Fully automatic intelligent remote control for water and fertilizer integration

To be honest, when I first heard aboutFully automatic intelligent remote control for water and fertilizer integration, I was skeptical - it sounded too pretentious. Many people still confuse this with simple irrigation automation, but the difference is fundamental. In our work with Shandong Linyao Intelligent Agriculture Technology LLC, we have gone from basic systems to complex solutions where complete autonomy is truly achieved.

Evolution of the approach to irrigation management

I remember our first projects in 2018 - then we installed simple timers and humidity sensors. Clients were expecting a miracle, but the system worked according to a rigid algorithm without taking into account real weather conditions. Particularly problematic were transitional seasons, when it rained in the morning, but the system still turned on watering on schedule.

The turning point came when we began to integrate data from weather stations and weather forecasts. But this was not enough - the soil characteristics of different areas varied greatly, even within the same field. We had to develop zoning with individual settings for each sector.

Now we at Shandong Linyao Intelligent Agriculture Technology LLC use a multi-level analysis system: satellite images, drones with multispectral cameras, a network of ground sensors. But the main thing is machine learning algorithms, which adapt over time to the specific conditions of the site.

Technical implementation details

The hardest thing aboutremote control of water and fertilizer integration- ensure stable communication in the field. We tried different technologies: LoRaWAN, NB-IoT, satellite communications. For each project, we select the optimal solution depending on the terrain and distance.

Equipment reliability is especially critical - when you control a system hundreds of kilometers away, any failure can lead to serious losses.

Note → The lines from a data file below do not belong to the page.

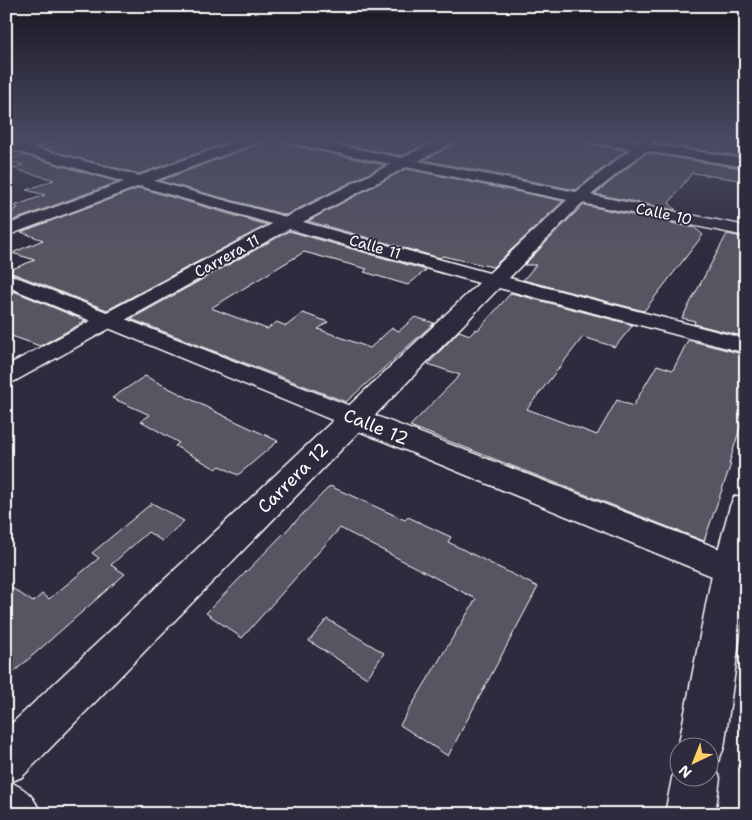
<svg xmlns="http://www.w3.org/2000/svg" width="752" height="820" font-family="'Shantell Sans',sans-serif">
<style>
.building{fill:#595564;stroke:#fff}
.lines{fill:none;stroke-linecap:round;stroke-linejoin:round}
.street-casing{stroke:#fff;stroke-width:3}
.secondary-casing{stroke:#fff;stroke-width:3}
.street{fill:#2f2a3d;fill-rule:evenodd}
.secondary{fill:#2f2a3d;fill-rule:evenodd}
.labels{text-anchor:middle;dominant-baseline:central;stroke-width:4;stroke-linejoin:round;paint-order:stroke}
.far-street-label{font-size:15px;fill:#fff;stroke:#2f2a3d}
.street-label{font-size:18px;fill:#fff;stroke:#2f2a3d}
</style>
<rect width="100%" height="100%" fill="#2f2a3d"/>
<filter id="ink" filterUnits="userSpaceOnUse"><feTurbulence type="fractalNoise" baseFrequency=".02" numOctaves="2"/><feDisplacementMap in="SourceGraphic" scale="10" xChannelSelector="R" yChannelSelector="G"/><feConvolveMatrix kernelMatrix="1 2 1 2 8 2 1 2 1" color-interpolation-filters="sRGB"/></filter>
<g filter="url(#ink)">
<path class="building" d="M79 139H238L139 174 45 149Z
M261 139H281L289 145 385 165 286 215 160 181 259 144Z
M314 139H437L402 156Z
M457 139H584L592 145 626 150 576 190 424 160 455 144Z
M656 139H741L737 143 746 146V157L654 143Z
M646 153 746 169V181L692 173 669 203 676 210 595 194Z
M23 155 118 182 6 223V214L18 208 14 206 45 195 26 190 54 180 11 168 23 165 6 160Z
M406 169 563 201 493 267 442 256 440 258 308 221Z
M140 188 267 225 107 310 7 271 35 260 12 253 43 240 21 232Z
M583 205 695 228 703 235 644 311 523 280 536 265H524Z
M289 231 426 270 408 285 364 272 367 269 304 252 211 308 267 329 277 322 286 326 303 313 328 322 318 329 370 348 392 328 399 331 415 317 434 323 346 402 131 319Z
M727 234 746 238V270L740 286 746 287V337L694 324 695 321 682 318Z
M6 288 86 321 40 346 6 334Z
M511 293 633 325 615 347 583 337 527 409 597 435 617 400 633 406 657 365 673 370 688 340 746 355V408L729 464H731L704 541 410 426 460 375 428 364 459 331 470 335 476 329 478 330Z
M145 376 218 413 278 441 238 475 220 466 216 469 175 446 179 443 141 421 150 415 112 398Z
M330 486 405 520 408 517 451 537 448 542 538 587 448 756 400 725 476 599 340 528 242 638 206 613Z
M152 503 184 521 162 541 148 532 111 565 125 574 6 679V584L33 602 42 594 49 599 99 558 92 553Z
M327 619 384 653 367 678 309 641Z"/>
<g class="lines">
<g class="street-casing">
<path id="street" d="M242 139H259L258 142 154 181 286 217 391 164 289 143 283 139H306L402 158 440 139H455L454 142 418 161 576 192 631 149 592 143 586 139H614L639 142 642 139H654L651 144 746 159V167L645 151 591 195 746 226V236L582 203 509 278 746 339V353L499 288 22 777 10 782C28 790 34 797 41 814H6V729L479 283 289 229 15 381 6 384V366L272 224 140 186 6 236V225L124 182 6 148V140L139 176ZM406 167 567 200 489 273 303 222Z
M746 494V592L724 748 717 764 714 765 720 778 715 814H665L672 778 679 761 680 778H710V748H680V751L678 748 713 569 730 506 734 497Z"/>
</g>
<g class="secondary-casing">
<path id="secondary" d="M34 139H54L53 142 6 154V146Z
M6 273 746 559V590L6 286Z"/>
</g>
<use href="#street" class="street"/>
<use href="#secondary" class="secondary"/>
</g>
</g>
<linearGradient id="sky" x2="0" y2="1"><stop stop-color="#1a1722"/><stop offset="0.55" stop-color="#474a62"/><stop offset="1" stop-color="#474a62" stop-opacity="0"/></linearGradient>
<rect width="752" height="253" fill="url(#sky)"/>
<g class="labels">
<g class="far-street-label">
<text transform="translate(664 214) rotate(12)">Calle 10</text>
<text transform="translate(375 247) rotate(16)">Calle 11</text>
<text transform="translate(227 256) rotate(-29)">Carrera 11</text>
</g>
<g class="street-label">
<text transform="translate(376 427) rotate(22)">Calle 12</text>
<text transform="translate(293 478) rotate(-45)">Carrera 12</text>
</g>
</g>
<rect width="752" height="820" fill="none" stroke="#2f2a3d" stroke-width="25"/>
<rect x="12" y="12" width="727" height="795" fill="none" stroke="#fff" stroke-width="2" filter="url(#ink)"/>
<g transform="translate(694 762) rotate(223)"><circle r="24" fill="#2f2a3d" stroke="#827f8b"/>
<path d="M0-4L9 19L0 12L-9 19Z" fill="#ffd166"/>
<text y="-8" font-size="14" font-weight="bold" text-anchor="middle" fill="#ffffff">N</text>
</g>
</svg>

Therefore, we use duplication of communication channels and autonomous operation in case of communication failure.

An interesting point with sensors is that they have to be calibrated regularly, otherwise the readings begin to 'float away'. Once a season, we make sure to carry out a full diagnostic of the entire measuring system. This is routine work, but without it there is nointelligent controlimpossible.

Practical cases and mistakes

We had a project in the Krasnodar region - it seemed like ideal conditions for implementation. But they did not take into account the specifics of local soils - the high clay content led to stagnation of water, despite the correct readings of the humidity sensors. I had to redo the entire irrigation scheme.

Another illustrative case is a greenhouse complex in the Moscow region. The owner wanted maximum automation, but the staff sabotaged the new system. It turned out that people were afraid of losing their jobs. We had to conduct training and show that the system does not replace, but helps in work.

We currently recommend a phased implementation - starting with basic automation, then adding intelligent control elements, and only then moving on to full autonomy. This is how clients adapt, and we can fine-tune the system more precisely.

Integration with other systems

One of the key points that is often overlooked is compatibility with existing infrastructure. Our company Shandong Linyao Intelligent Agriculture Technology LLC develops solutions that can integrate with most popular accounting platforms.

Integration with weather services is especially important - we work with several data providers to minimize forecast errors. But there is a nuance here - different services can give discrepancies of up to 30%, so we use average indicators.

The most difficult part is the integration of fertilizer application systems - it requires precise dosing and pH/EC control. We have developed our own mixing units with dosing accuracy of up to 1%, which is more than enough for agriculture.

Economic efficiency and payback

Many people ask about the payback period - on average 2-3 seasons for large farms. But here a lot depends on the culture and the initial efficiency of water use. For example, for vegetable growing in protected soil, the system can pay for itself in one season.

The main savings are achieved not so much by saving water (although this is 15-20%), but by increasing productivity and product quality. Plants receive optimal nutrition at the right time, which is especially critical during the harvest phase.

We keep statistics on all implemented projects - on average, the increase in yield is 12-18% while reducing the cost of electricity and fertilizers. But the main thing is the stability of results from year to year, which is priceless for agriculture.

Prospects for technology development

We are now experimenting with predictive algorithms - the system should not only respond to current conditions, but also predict the needs of plants 5-7 days in advance. This is especially true for perennial crops.

Another direction is simplifying interfaces. Experience shows that the most effective systems are those that are easy to use. We are gradually moving away from complex settings to intuitive recommendations.

And of course, work on reliability - agricultural machinery operates in aggressive conditions, and the requirements for equipment are appropriate. We test each component of the system in different climatic zones before mass production.

To sum it up -Fully automatic intelligent remote control for water and fertilizer integrationceased to be exotic and became a working tool for progressive farms. The technology has proven its effectiveness, the main thing is competent implementation taking into account specific conditions. As our experience at Shandong Linyao Intelligent Agriculture Technology LLC shows, success depends not so much on the complexity of the system, but on understanding agronomic processes and attention to detail.